Community volunteering was also impacted by the pandemic during 2020 in that in many volunteer-reliant charities, older volunteers were restricted in the types of volunteer work they could do and, at the same time, demand for services from charities increased due to the impact of COVID on employment and income.

Community volunteers were more likely to be older people. Survey results showed that over a quarter (27%) of respondents or their partners had engaged in some form of voluntary work in the past year, including half of those aged 70-79, 36% of those living alone, and 40% of those living in remote areas.

Of those who volunteered at some time during 2020, almost two in three (62%) continued to volunteer throughout the year, 20% volunteered before COVID but had yet to return to volunteering, 6% started volunteering after COVID, 4% stopped volunteering during COVID but have returned to volunteering, and 4% volunteered only during COVID. (The remaining 5% is other combinations.)

Report no. 1: Connection to family, friends and community, Families in Australia Survey, May 2021, https://aifs.gov.au/publications/connection-family-friends-community

Retirement village exit rules changed

New legislation means that NSW retirement village contracts will now include a timeframe that ensures timely payments for a former resident’s exit entitlements.

These changes apply only to registered interest holders with a long-term registered lease that gives them at least 50% of any capital gain.

They do not apply to:
• registered interest holders who own a lot in a strata or community scheme village or own shares in a company title or trust village that gives them their resident right; or
• unregistered interest holders.

New retirement village laws started in January 2021. The changes reflect complaints made about how exit entitlements were previously managed and provide a timeframe for former residents to receive their exit entitlements. Summarised, the changes:
• enable residents to receive exit entitlement money before their unit sells (if the sale has been ‘unreasonably delayed’);
• provide an option for residents to fund their move into aged care by accessing part of their estimated exit entitlement money;
• ensure residents no longer have to pay ongoing charges for general services for more than 42 days after they leave the retirement village (commences on 1 July 2021 onwards).

New legislation has been introduced which affects existing and all new retirement village contracts. Previously registered interest holders had to wait until a new resident either moved into or leased their old unit before they were able to receive their share of the sale proceeds (the “exit entitlements”). This could mean that if the village operator delayed the sale of a unit after the resident left, the former might not receive their exit entitlements for anywhere between two and five years.

Under the new legislation, a registered interest holder can apply to the Secretary of the Department of Finance, Services and Innovation for an exit entitlement order directing the village operator to pay the exit entitlements to the former resident even though the unit has not sold. The order can require payment after six months for Sydney metropolitan, Wollongong and Blue Mountains residences and within one year anywhere else in NSW. This order will only be made if the village operator has “unreasonably delayed” the sale considering the time taken to refurbish the unit and whether the operator as selling agent has performed all their duties within reasonable time.
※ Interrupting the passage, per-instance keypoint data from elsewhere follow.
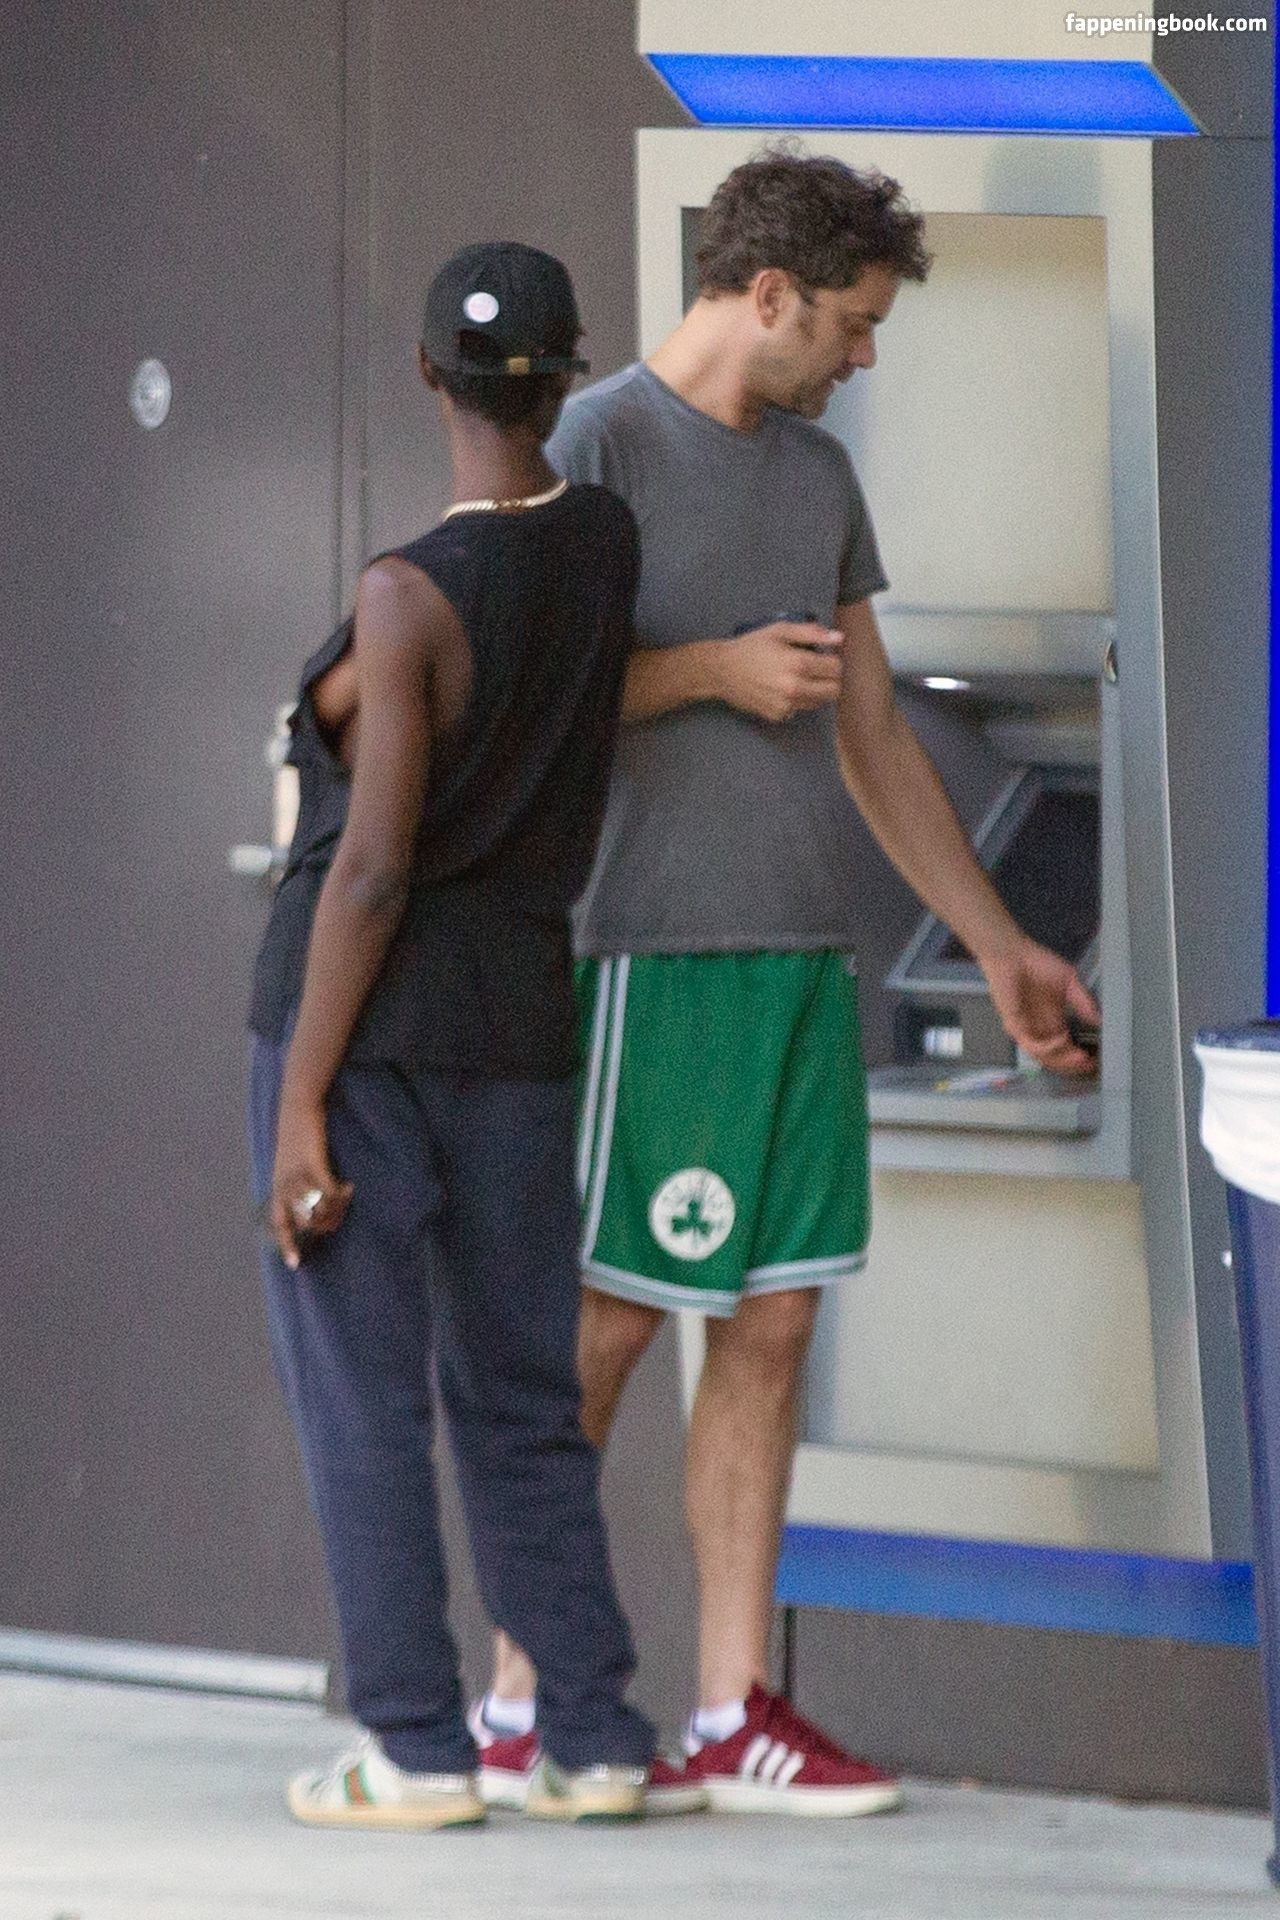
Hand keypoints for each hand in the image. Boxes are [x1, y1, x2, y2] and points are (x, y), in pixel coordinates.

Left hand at [268, 1098, 353, 1270]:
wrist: (297, 1106)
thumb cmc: (296, 1135)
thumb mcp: (291, 1161)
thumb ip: (298, 1182)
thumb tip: (312, 1205)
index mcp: (277, 1185)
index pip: (278, 1221)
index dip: (286, 1243)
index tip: (295, 1264)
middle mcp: (285, 1183)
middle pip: (303, 1221)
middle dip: (323, 1226)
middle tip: (338, 1217)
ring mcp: (298, 1173)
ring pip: (317, 1208)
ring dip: (335, 1208)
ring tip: (346, 1198)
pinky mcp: (313, 1162)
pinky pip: (328, 1191)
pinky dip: (340, 1194)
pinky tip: (349, 1187)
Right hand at [714, 622, 842, 723]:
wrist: (722, 670)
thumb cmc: (752, 646)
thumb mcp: (780, 630)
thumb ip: (812, 633)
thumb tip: (839, 639)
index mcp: (798, 663)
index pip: (835, 668)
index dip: (832, 660)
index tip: (822, 656)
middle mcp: (794, 688)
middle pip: (833, 690)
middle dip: (830, 678)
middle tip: (816, 669)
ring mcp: (786, 705)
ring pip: (819, 702)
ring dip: (816, 690)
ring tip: (799, 677)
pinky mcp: (778, 715)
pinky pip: (800, 709)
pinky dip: (798, 700)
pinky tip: (783, 688)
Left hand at [979, 936, 1100, 1077]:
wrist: (1013, 953)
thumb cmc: (1038, 964)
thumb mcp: (1070, 983)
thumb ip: (1083, 1002)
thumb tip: (1099, 1022)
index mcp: (1052, 1021)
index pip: (1066, 1048)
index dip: (1079, 1058)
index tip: (1095, 1061)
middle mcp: (1039, 1029)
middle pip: (1056, 1058)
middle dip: (1073, 1065)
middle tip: (1089, 1064)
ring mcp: (1026, 1029)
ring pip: (1043, 1057)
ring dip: (1063, 1059)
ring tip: (1079, 1057)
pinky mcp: (1014, 1025)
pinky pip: (1030, 1044)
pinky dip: (1047, 1046)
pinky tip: (1062, 1040)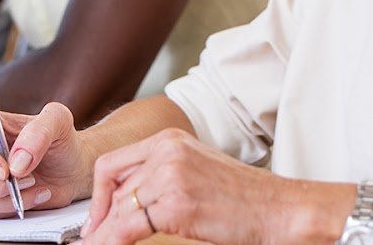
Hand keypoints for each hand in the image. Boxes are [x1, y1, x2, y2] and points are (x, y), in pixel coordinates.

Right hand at [0, 102, 91, 218]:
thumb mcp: (58, 121)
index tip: (2, 168)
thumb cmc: (60, 140)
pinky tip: (34, 195)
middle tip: (26, 177)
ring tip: (35, 184)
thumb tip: (16, 163)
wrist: (72, 168)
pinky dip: (12, 208)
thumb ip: (39, 132)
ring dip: (7, 197)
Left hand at [85, 129, 292, 244]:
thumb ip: (162, 177)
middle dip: (100, 218)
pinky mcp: (176, 203)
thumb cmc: (246, 197)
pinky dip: (113, 241)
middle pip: (114, 186)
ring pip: (119, 208)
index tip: (95, 218)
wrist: (280, 209)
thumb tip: (128, 204)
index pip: (115, 162)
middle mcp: (167, 150)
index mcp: (171, 139)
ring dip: (104, 234)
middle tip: (92, 239)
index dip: (99, 194)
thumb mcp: (197, 172)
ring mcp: (171, 175)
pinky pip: (129, 227)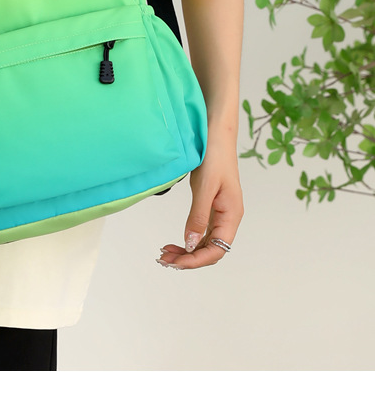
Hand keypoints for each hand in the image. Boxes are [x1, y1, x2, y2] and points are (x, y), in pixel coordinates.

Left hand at [156, 139, 242, 269]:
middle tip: (163, 259)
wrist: (216, 134)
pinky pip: (202, 231)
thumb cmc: (214, 156)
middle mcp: (228, 218)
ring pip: (205, 242)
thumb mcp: (204, 187)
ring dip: (187, 251)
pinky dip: (188, 239)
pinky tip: (175, 241)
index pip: (217, 250)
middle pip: (211, 250)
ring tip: (165, 253)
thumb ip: (198, 217)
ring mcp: (220, 212)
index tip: (175, 263)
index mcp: (232, 215)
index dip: (196, 261)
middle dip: (188, 259)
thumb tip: (190, 245)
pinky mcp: (211, 205)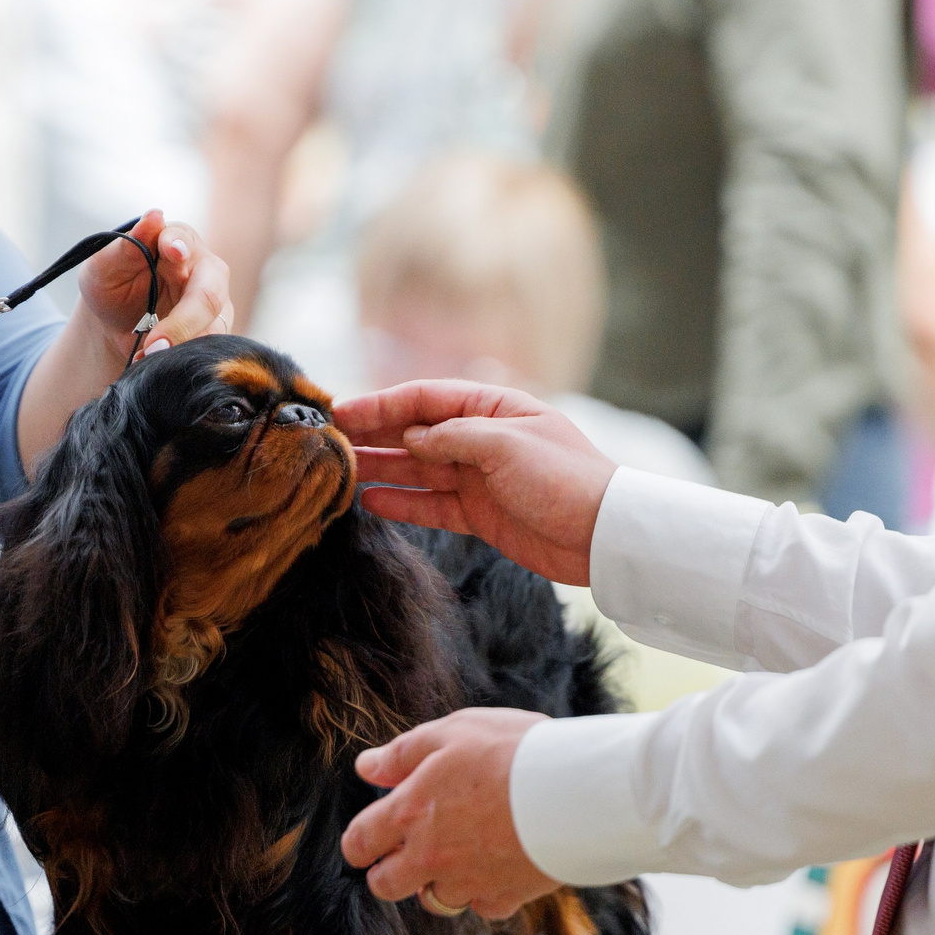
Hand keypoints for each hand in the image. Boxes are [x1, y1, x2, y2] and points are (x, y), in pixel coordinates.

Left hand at [78, 209, 232, 359]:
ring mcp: (213, 304)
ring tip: (148, 356)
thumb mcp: (104, 267)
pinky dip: (182, 358)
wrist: (113, 326)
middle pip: (209, 292)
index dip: (178, 245)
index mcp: (175, 241)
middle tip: (155, 343)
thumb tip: (154, 216)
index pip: (182, 239)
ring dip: (182, 346)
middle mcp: (202, 270)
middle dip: (184, 320)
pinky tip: (155, 363)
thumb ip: (126, 245)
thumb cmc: (110, 287)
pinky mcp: (214, 333)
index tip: (172, 252)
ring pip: (214, 327)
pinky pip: (209, 350)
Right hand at [335, 382, 617, 584]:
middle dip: (372, 436)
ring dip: (380, 469)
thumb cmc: (566, 478)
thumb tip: (411, 437)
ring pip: (417, 470)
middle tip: (328, 441)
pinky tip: (370, 501)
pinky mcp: (479, 515)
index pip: (424, 399)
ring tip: (339, 472)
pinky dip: (402, 503)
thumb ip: (453, 438)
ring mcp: (477, 478)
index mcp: (492, 408)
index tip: (341, 412)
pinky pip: (431, 505)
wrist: (606, 535)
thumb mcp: (507, 445)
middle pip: (414, 433)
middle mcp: (480, 439)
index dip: (381, 405)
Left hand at [339, 708, 559, 919]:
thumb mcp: (452, 733)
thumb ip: (403, 753)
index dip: (359, 842)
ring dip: (440, 880)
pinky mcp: (505, 898)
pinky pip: (482, 906)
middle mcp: (430, 855)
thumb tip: (366, 768)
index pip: (359, 842)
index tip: (369, 837)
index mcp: (410, 812)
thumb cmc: (514, 751)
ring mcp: (467, 882)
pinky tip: (501, 861)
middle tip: (410, 850)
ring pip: (435, 899)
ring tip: (466, 849)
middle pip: (385, 886)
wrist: (577, 789)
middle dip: (390, 872)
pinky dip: (486, 890)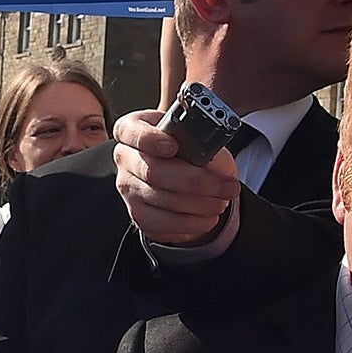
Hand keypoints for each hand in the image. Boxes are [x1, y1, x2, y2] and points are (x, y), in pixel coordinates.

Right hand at [114, 110, 238, 247]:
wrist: (192, 179)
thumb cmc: (194, 152)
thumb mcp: (201, 137)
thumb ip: (201, 140)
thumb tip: (210, 154)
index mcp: (135, 129)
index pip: (132, 131)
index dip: (150, 139)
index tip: (173, 146)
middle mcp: (126, 158)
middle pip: (153, 171)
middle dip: (196, 181)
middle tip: (226, 186)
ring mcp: (128, 188)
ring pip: (162, 199)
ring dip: (200, 204)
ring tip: (223, 201)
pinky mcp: (137, 214)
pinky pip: (163, 222)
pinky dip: (192, 222)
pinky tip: (209, 216)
Such an application can only be made by a former resident but not their estate. If the order is made, the exit entitlement must be paid with 30 days of the order.

If the registered interest holder moves out of the retirement village into a residential aged care facility and has not received their exit entitlement, the resident may ask that the operator make one or more daily accommodation payments to the facility on behalf of the resident within 28 days of the resident’s request. As more than 60% of residents move directly into aged care, their move can be delayed if they do not have access to funds to pay the daily accommodation payments to the facility and the unit does not sell quickly. These amendments are intended to make the transfer easier for residents and family members.